Author(s): Christine Sindelar; Petr Lichtneger; Helmut Habersack

Linked Author(s): Christine Sindelar, petr lichtneger, Helmut Habersack

Keywords: Submerged groynes; Secondary currents; ADCP; Navigation

Abstract: In this paper the effect of repelling groynes on hydrodynamics and morphodynamcis was investigated for three different submergence levels und controlled near-natural conditions. If forms part of a larger study in which attracting groynes and scaling effects are additionally studied. The experiments were carried out in the BOKU research channel in Vienna which is run with Danube water. The flow rate was Q = 5.2 m³/s, the Froude number was 0.29 and the Reynolds number was 10⁶. The bed material was composed of gravel with a mean diameter of dm = 47 mm. It mimics the coarser fractions of the Danube bed material near Vienna. The ratio water depth to groyne height H/h ranged from 1.47 (low) to 4.4 (high). Mean velocities and strength of the secondary currents were measured and analyzed.

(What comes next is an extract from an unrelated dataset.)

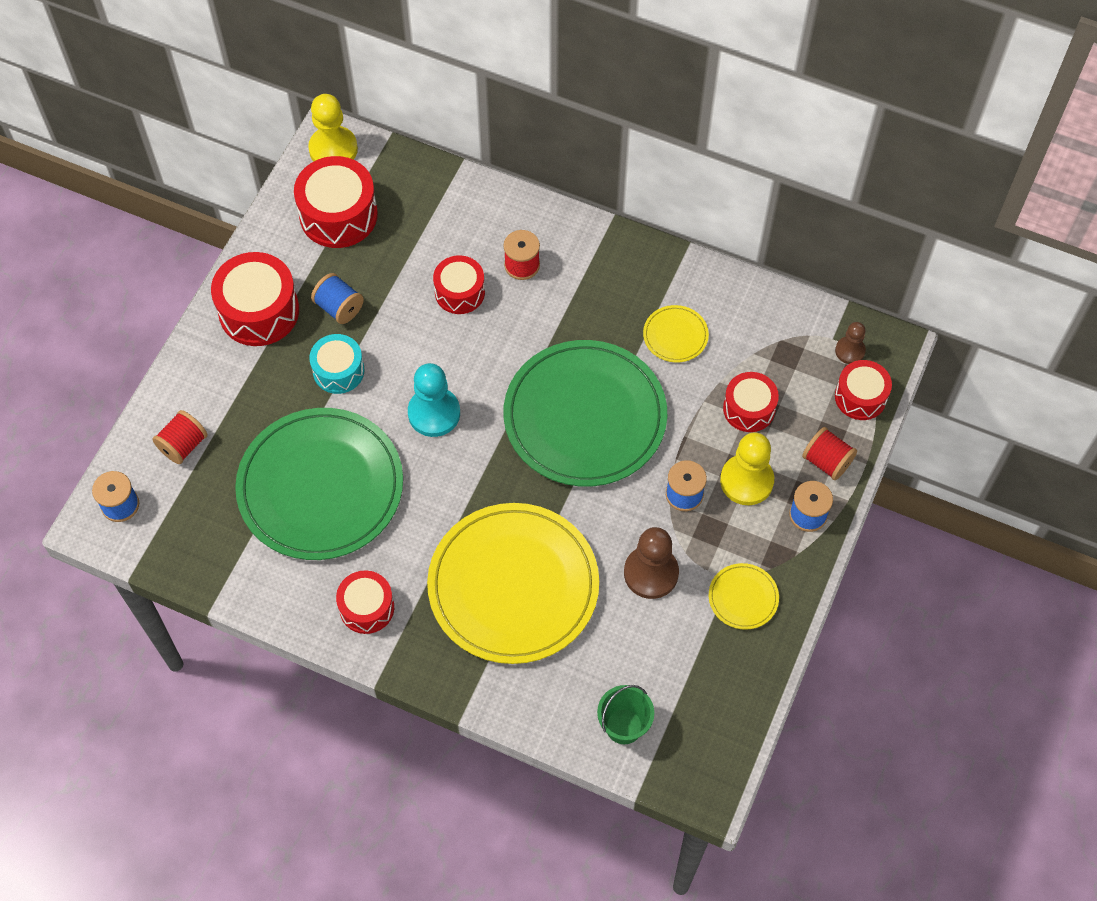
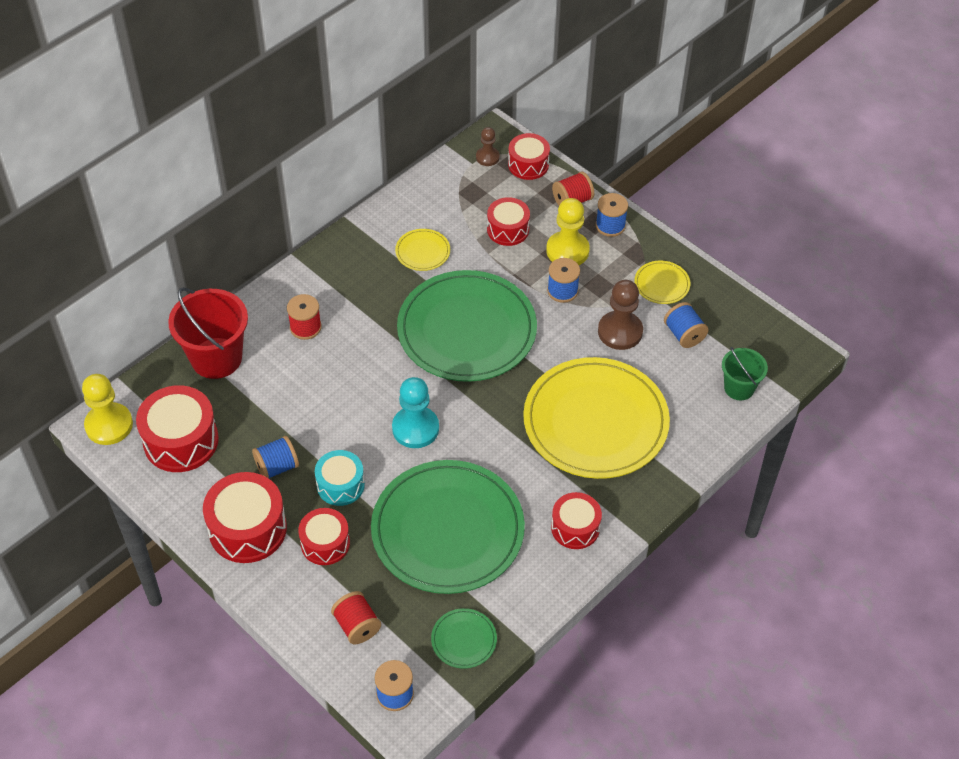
camera: 70 degrees left, 10 degrees down
(198, 545) = (464, 640): none -> green plate
(449, 203) = (216, 358): none -> red bucket
(459, 292) = (308, 377): red drum -> red drum (325, 543)
(677, 643) = (684, 334): none -> blue spool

All groyne designs redirect high streamwise velocities away from the bank. This effect increases with decreasing submergence. All groyne designs induce a clockwise-rotating motion in the groyne field which is strongest for H/h = 1.47. In contrast, the risk of scouring near the groyne tip is minimal for H/h = 4.4. While repelling groynes are mainly used to support bank stabilization, attracting groynes may serve the opposite purpose: to enhance bank erosion thus reducing the effects of river bed degradation and allowing morphodynamic processes. The research work continues to test attracting groynes at different relative submergence.